▸ Work to be completed: Express as a JSON list of strings, one per line with blank lines omitted, the lines beginning at the one containing "совместные проекты были высоко оценены" and ending after the one containing "предприятий и повышению их эффективности.".

[Records from a collection]
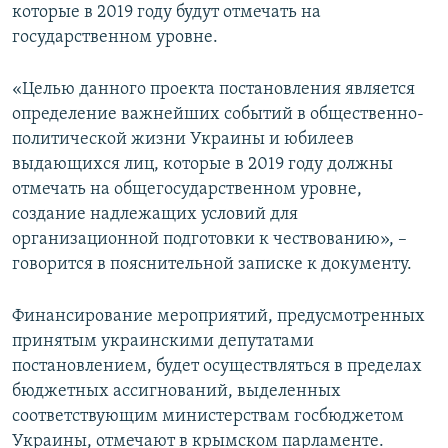
которые в 2019 году будут отмечать на
государственном уровне.
«Целью данного проекта постановления является
определение важнейших событий в общественно-
политической жизни Украины и юбилеев
выдающихся лиц, которые в 2019 году должны
отмечать на общегосударственном уровне,
создание надлежащих условий для
организационной подготовки к чествованию», –
говорится в пояснительной записке к документу.
Финансирование мероприятий, предусмотренных
принятым украинскими депутатами
постановлением, будет осуществляться в пределах
бюджетных ассигнований, выделенных
соответствующим министерствам госбюджетом
Украины, отмечают в крымском парламенте.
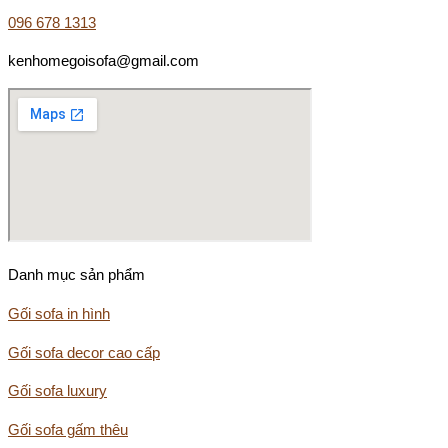
096 678 1313
kenhomegoisofa@gmail.com
Danh mục sản phẩm
Gối sofa in hình
Gối sofa decor cao cấp
Gối sofa luxury
Gối sofa gấm thêu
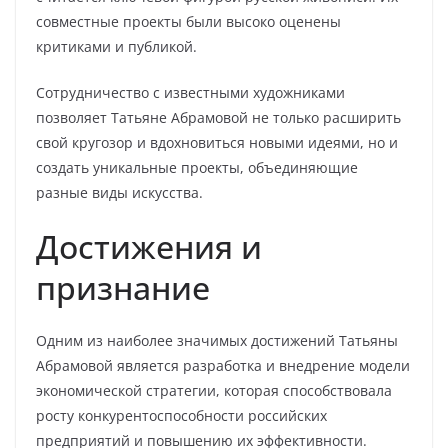
совместные проекты были высоко оценены
критиками и публикой.
Сотрудничество с известными художниками
позволяет Татьяне Абрамовой не только расширить
свой кругозор и вдохновиться новыми идеями, но и
создать уникальные проекты, объединяющие
разные виды искусства.
Достижения и
признание
Одним из наиболее значимых достижений Татьяны
Абрамовой является разработка и внедрение модели
экономической стратегии, которая способствовала
росту конкурентоспособности российских
предприятий и повышению их эффективности.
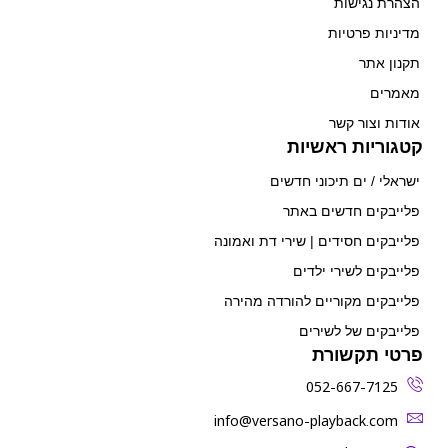
הצהרת נגישות
מדיניות פרטיות
תקנון אתר
מאמרים
אודות וצור קשר
קטגוריות ראשיות
ישראלי / ים תיכוני חדשים
פלייבקים חדשים באתר
פלייבקים חסידים | שירי דת ואמונה
פלייבקים לשירי ילדים
פלייבקים מקוריים להורדה מהירה
פלייבקים של לשירים
פרטי תקשורת
052-667-7125
‫info@versano-playback.com‬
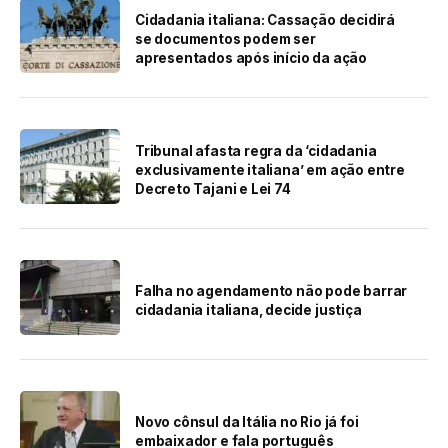
Cidadania italiana: Cassação decidirá
se documentos podem ser
apresentados após início da ação
Tribunal afasta regra da ‘cidadania
exclusivamente italiana’ em ação entre
Decreto Tajani e Lei 74
Falha no agendamento não pode barrar
cidadania italiana, decide justiça
Novo cônsul da Itália no Rio já foi
embaixador e fala português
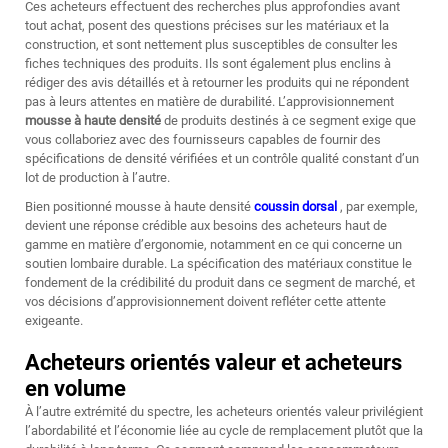
Ces acheteurs effectuent des recherches plus approfondies avant
tout achat, posent des questions précises sur les matériaux et la
construction, et sont nettement plus susceptibles de consulter les
fiches techniques des produits. Ils sont également plus enclins à
rédiger des avis détaillés et à retourner les produits qui ne répondent
pas à leurs attentes en matière de durabilité. L’approvisionnement
mousse à haute densité
de produits destinés à ce segment exige que
vous collaboriez avec des fournisseurs capables de fournir des
spécifications de densité vérifiées et un contrôle qualité constant d’un
lot de production à l’autre.
Bien positionné
mousse à haute densité
coussin dorsal
, par exemple,
devient une réponse crédible aux besoins des acheteurs haut de
gamme en matière d’ergonomie, notamment en ce qui concerne un
soutien lombaire durable. La spécification des matériaux constitue le
fondement de la crédibilité du produit dans ce segment de marché, et
vos décisions d’approvisionnement doivent refléter cette attente
exigeante.
Acheteurs orientés valeur et acheteurs
en volume
À l’autre extrémité du spectre, les acheteurs orientés valeur privilégient
l’abordabilité et l’économie liée au cycle de remplacement plutôt que la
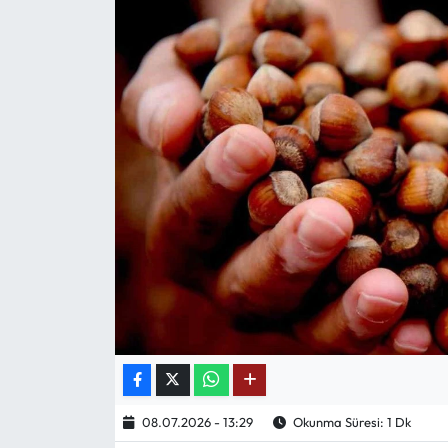
Mektup Galeri
Röportaj
Manşet
Köşe Yazıları
Karikatür Galeri
BIK
ASTROLOJİ
Spor Yazıları
08.07.2026 - 13:29
Okunma Süresi: 1 Dk
Mektup Galeri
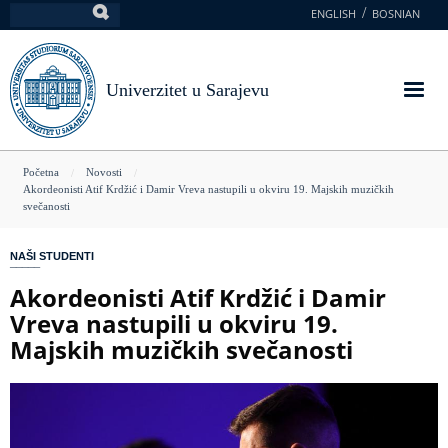
Skoči
ENGLISH
BOSNIAN
Pretraga
na
glavni
sadržaj
Univerzitet u Sarajevu
You
Početna
Novosti
Akordeonisti Atif Krdžić i Damir Vreva nastupili u okviru 19. Majskih muzičkih
are
svečanosti
here
NAŠI STUDENTI
Akordeonisti Atif Krdžić i Damir
Vreva nastupili u okviru 19.
Majskih muzičkih svečanosti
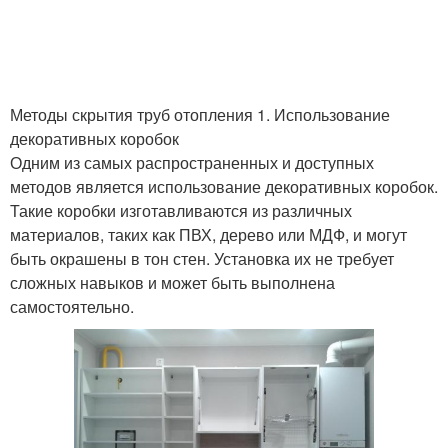
Методы скрытия труб отопления 1. Использование
декоративных коробок
Одним из самых распространенных и доступных
методов является использование декоративных коробок.
Такие коробки изготавливаются из различных
материалов, таких как ПВХ, дерево или МДФ, и могут
быть окрашены в тон стен. Установка их не требует
сложных навыков и может быть выполнена
самостоятельно.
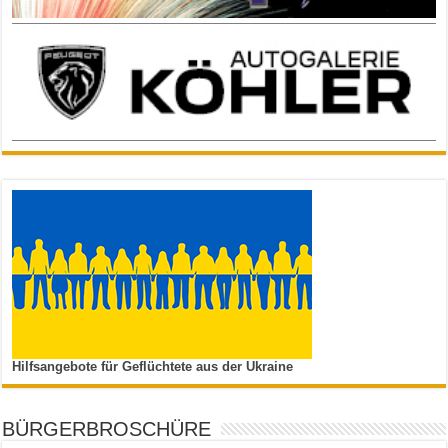
Hilfsangebote für Geflüchtete aus der Ukraine
BÜRGERBROSCHÜRE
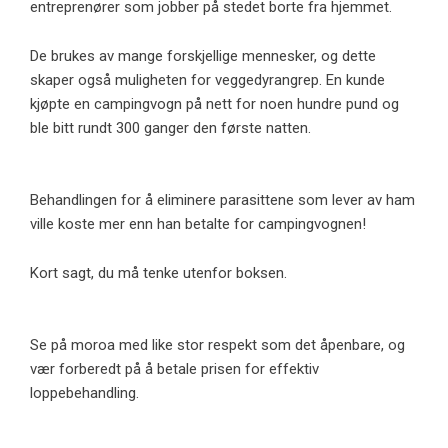
entreprenører som jobber på stedet borte fra hjemmet.
De brukes av mange forskjellige mennesker, og dette
skaper også muligheten for veggedyrangrep. En kunde
kjøpte en campingvogn på nett for noen hundre pund og
ble bitt rundt 300 ganger den første natten.
Behandlingen for å eliminere parasittene som lever av ham
ville koste mer enn han betalte for campingvognen!
Kort sagt, du må tenke utenfor boksen.
Se på moroa med like stor respekt som det åpenbare, og
vær forberedt på å betale prisen for effektiv
loppebehandling.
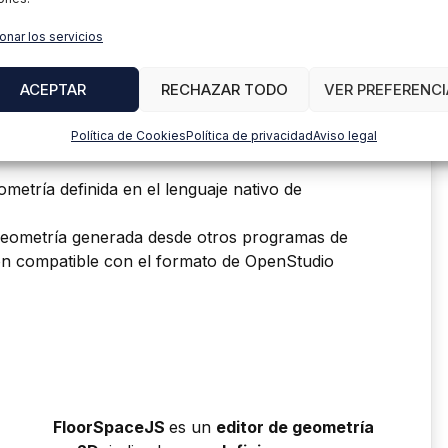
onar los servicios
r geometría simple mediante el editor
ACEPTAR
RECHAZAR TODO
VER PREFERENCI
ncluido en la distribución de OpenStudio, se
Política de Cookies
Política de privacidad
Aviso legal
CAD que tengan disponible la exportación al
ometría definida en el lenguaje nativo de
r geometría generada desde otros programas de
n compatible con el formato de OpenStudio
FloorSpaceJS
es un
editor de geometría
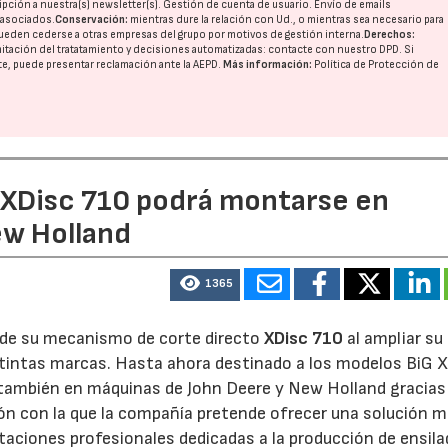
pción a nuestra(s) newsletter(s). Gestión de cuenta de usuario. Envío de emails
o asociados.
Conservación:
mientras dure la relación con Ud., o mientras sea necesario para
ueden cederse a otras
empresas del grupo
por motivos de gestión interna.
Derechos:
imitación del tratatamiento y decisiones automatizadas:
contacte con nuestro DPD
. Si
nte, puede presentar reclamación ante la
AEPD
.
Más información:
Política de Protección de
23/07/2026
27/07/2026
e XDisc 710 podrá montarse en
ew Holland
1365
d de su mecanismo de corte directo
XDisc 710
al ampliar su
stintas marcas. Hasta ahora destinado a los modelos BiG X
 también en máquinas de John Deere y New Holland gracias
ón con la que la compañía pretende ofrecer una solución 
otaciones profesionales dedicadas a la producción de ensila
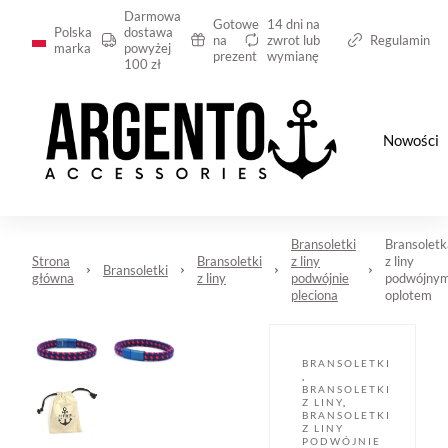
Darmowa
Gotowe
14 dni na
Polska
dostawa
na
zwrot lub
Regulamin
marka
powyżej
prezent
wymianę
100 zł
Nowości
Bransoletki
Bransoletk
Strona
Bransoletki
z liny
z liny
Bransoletki
główna
z liny
podwójnie
podwójny
pleciona
oplotem
BRANSOLETKI
,
BRANSOLETKI
Z LINY
,
BRANSOLETKI
Z LINY
PODWÓJNIE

▸ Result of this task:
[
  "совместные проекты были высоко оценены",
  "критиками и публикой.",
  "Сотрудничество с известными художниками",
  "позволяет Татьяне Абрамовой не только расширить",
  "свой кругозор и вдохновиться новыми идеями, но и",
  "создать уникальные проекты, объединяющие",
  "разные виды искусства.",
  "Достижения и",
  "признание",
  "Одним из наиболее значимых достижений Татьяны",
  "Абрамовой является разработка и внедрение модели",
  "экономической стратегии, которая способствовала",
  "росту конкурентоспособности российских",
  "предприятий и повышению их эффективности."
]